(Collected data entries)
::::

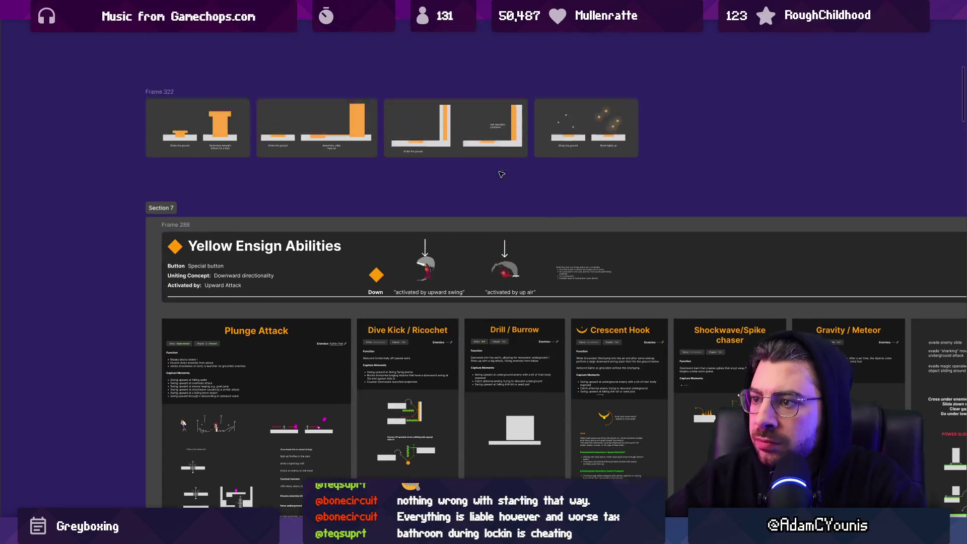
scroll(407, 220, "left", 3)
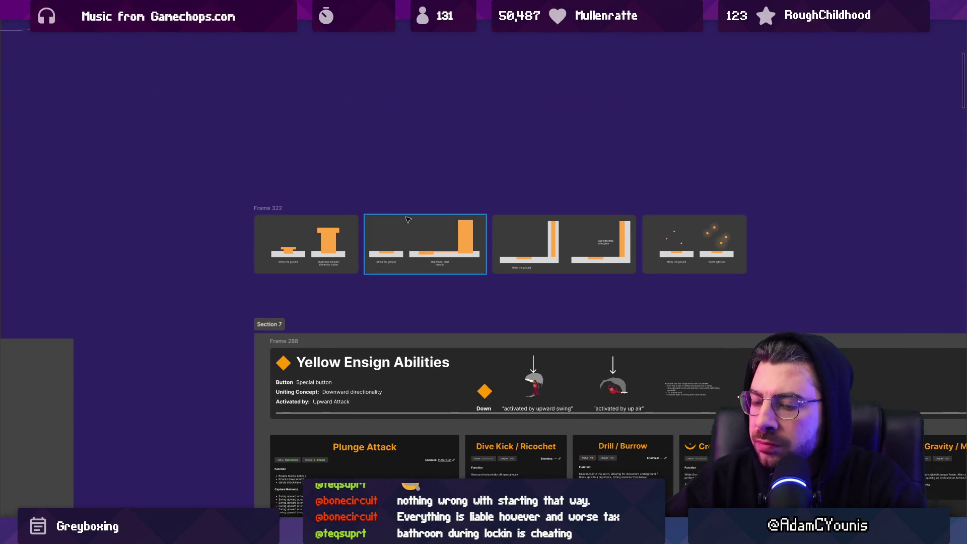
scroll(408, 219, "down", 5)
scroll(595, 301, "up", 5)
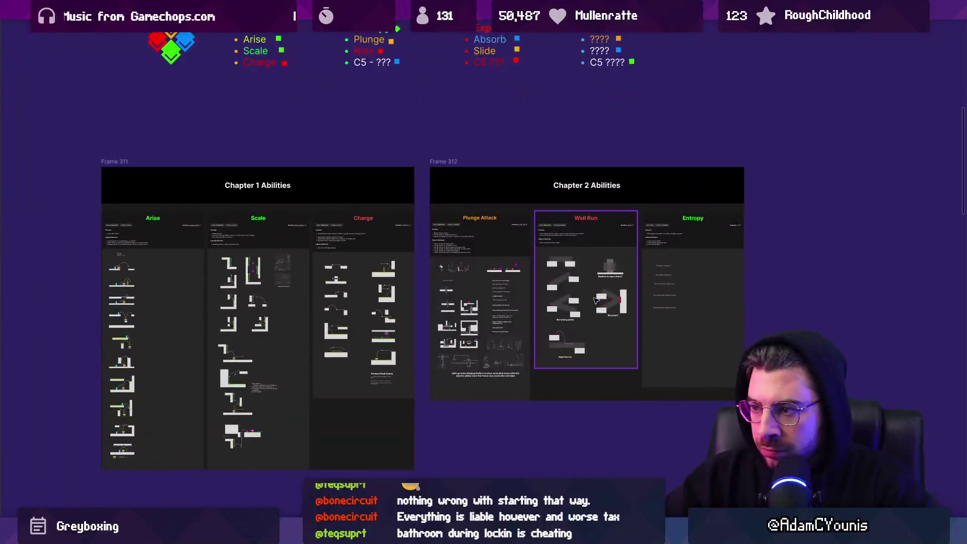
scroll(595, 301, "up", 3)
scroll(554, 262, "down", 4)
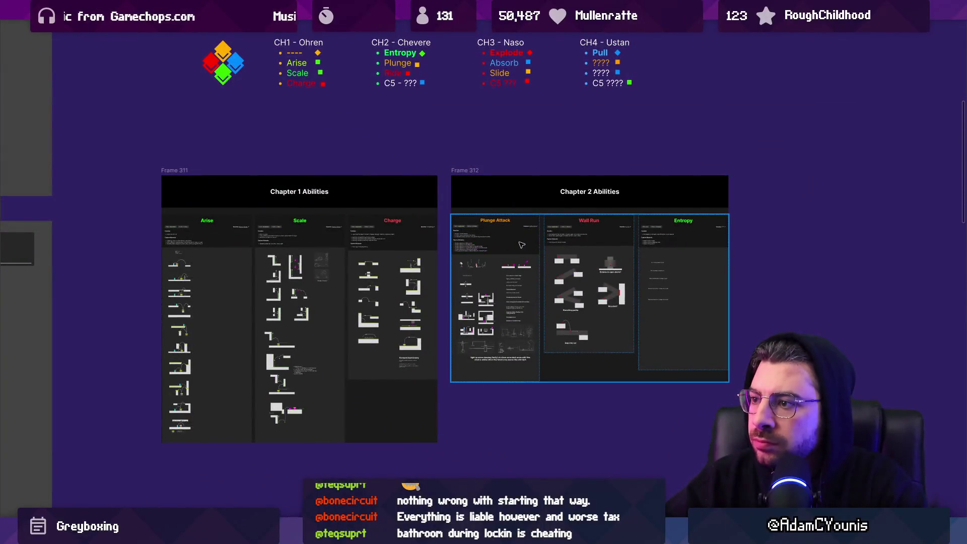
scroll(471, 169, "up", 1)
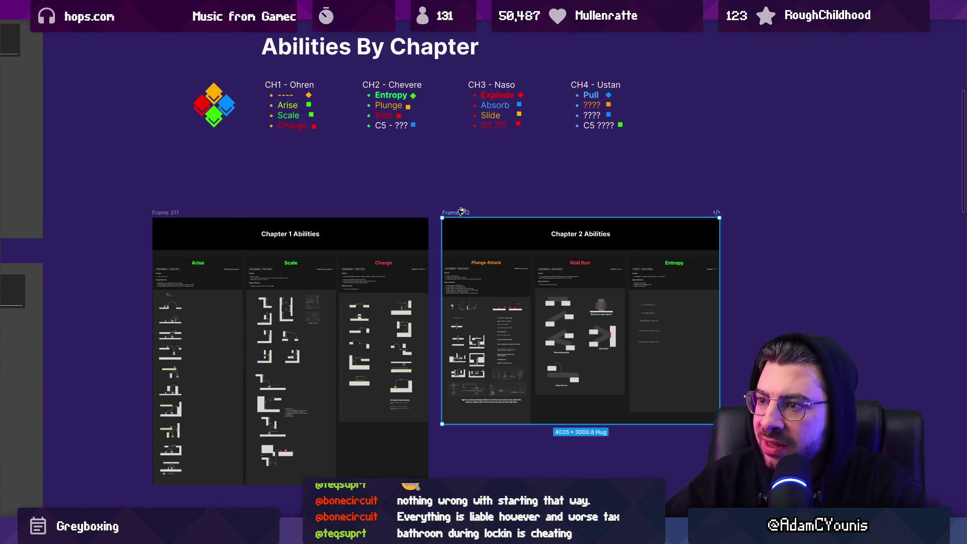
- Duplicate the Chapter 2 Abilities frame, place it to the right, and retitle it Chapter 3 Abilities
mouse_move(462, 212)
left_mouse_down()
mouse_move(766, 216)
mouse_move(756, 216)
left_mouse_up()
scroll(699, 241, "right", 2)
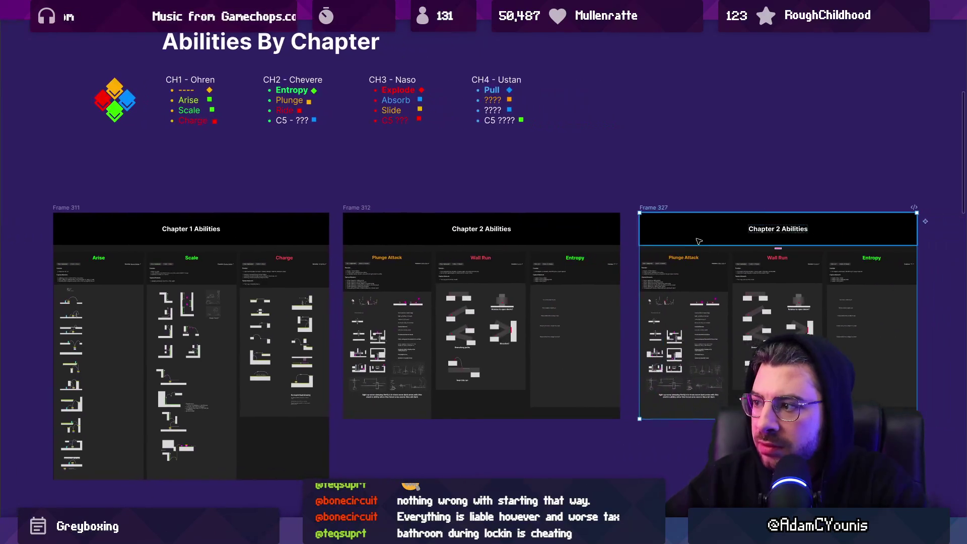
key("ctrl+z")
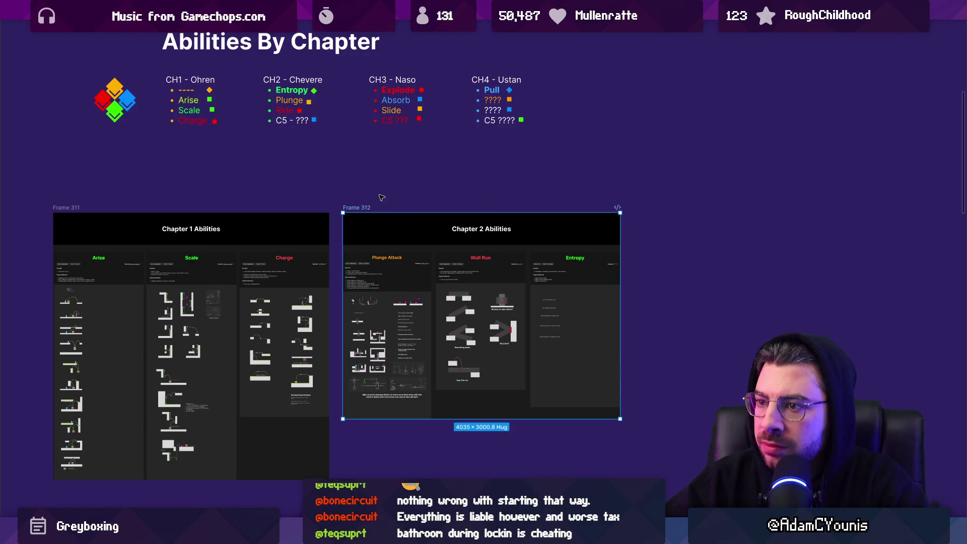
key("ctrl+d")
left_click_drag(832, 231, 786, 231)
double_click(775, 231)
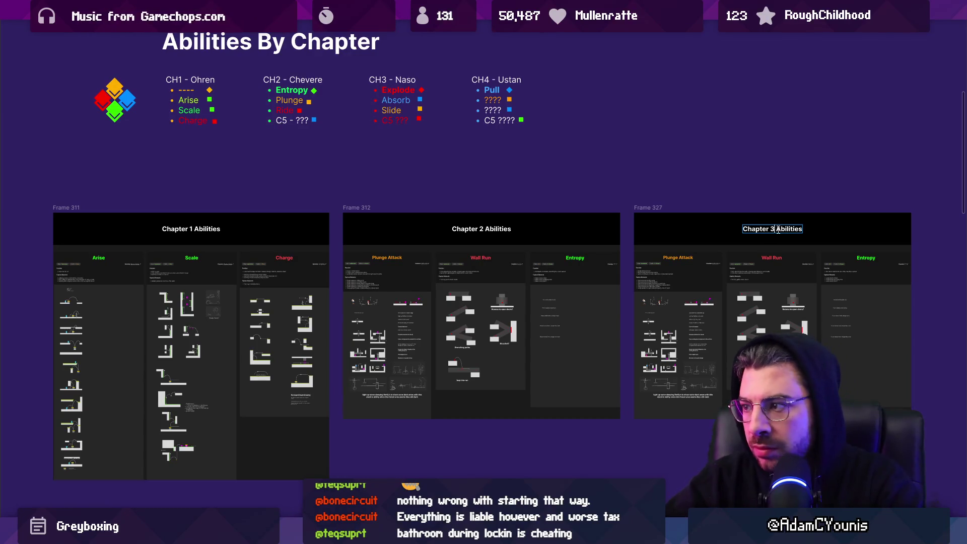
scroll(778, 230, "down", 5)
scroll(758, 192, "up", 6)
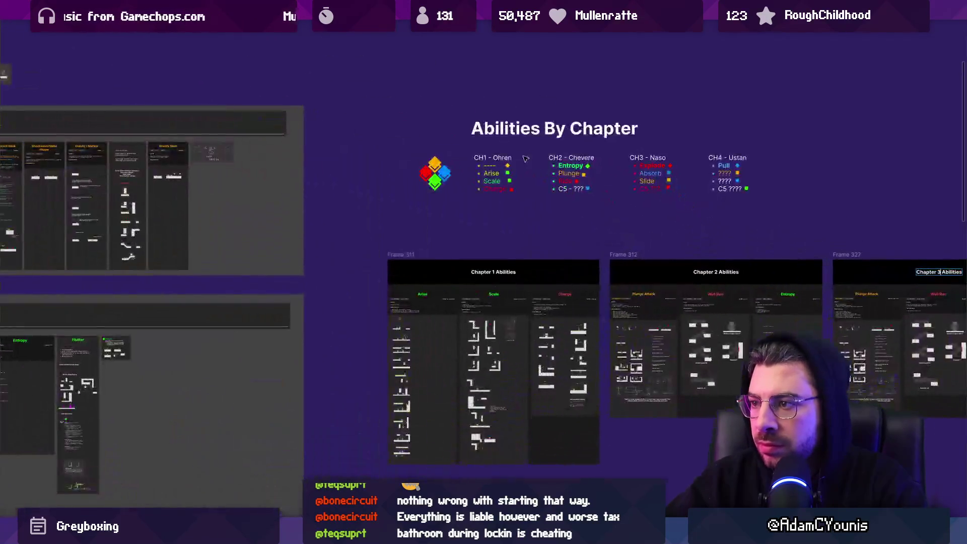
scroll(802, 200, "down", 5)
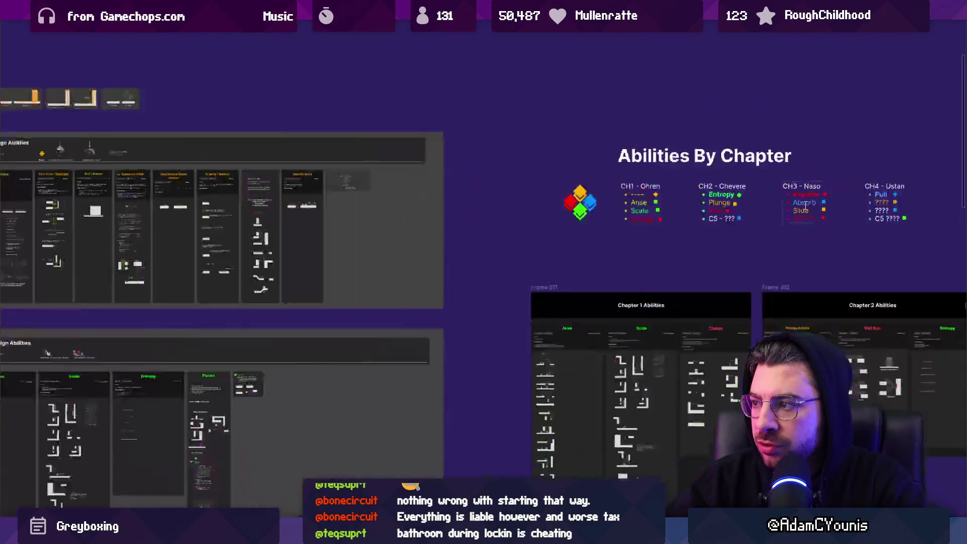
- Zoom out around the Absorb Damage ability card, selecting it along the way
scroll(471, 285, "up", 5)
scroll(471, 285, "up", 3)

::::

- [Problem details] Please print the entries shown above again, exactly, and skip the pictures.

- [Response to this task]
scroll(407, 220, "left", 3)
scroll(408, 219, "down", 5)
scroll(595, 301, "up", 5)
scroll(595, 301, "up", 3)
scroll(554, 262, "down", 4)
scroll(471, 169, "up", 1)
- Duplicate the Chapter 2 Abilities frame, place it to the right, and retitle it Chapter 3 Abilities
mouse_move(462, 212)
left_mouse_down()
mouse_move(766, 216)
mouse_move(756, 216)
left_mouse_up()
scroll(699, 241, "right", 2)
key("ctrl+z")
key("ctrl+d")
left_click_drag(832, 231, 786, 231)
double_click(775, 231)
scroll(778, 230, "down", 5)
scroll(758, 192, "up", 6)
scroll(802, 200, "down", 5)
- Zoom out around the Absorb Damage ability card, selecting it along the way
scroll(471, 285, "up", 5)
scroll(471, 285, "up", 3)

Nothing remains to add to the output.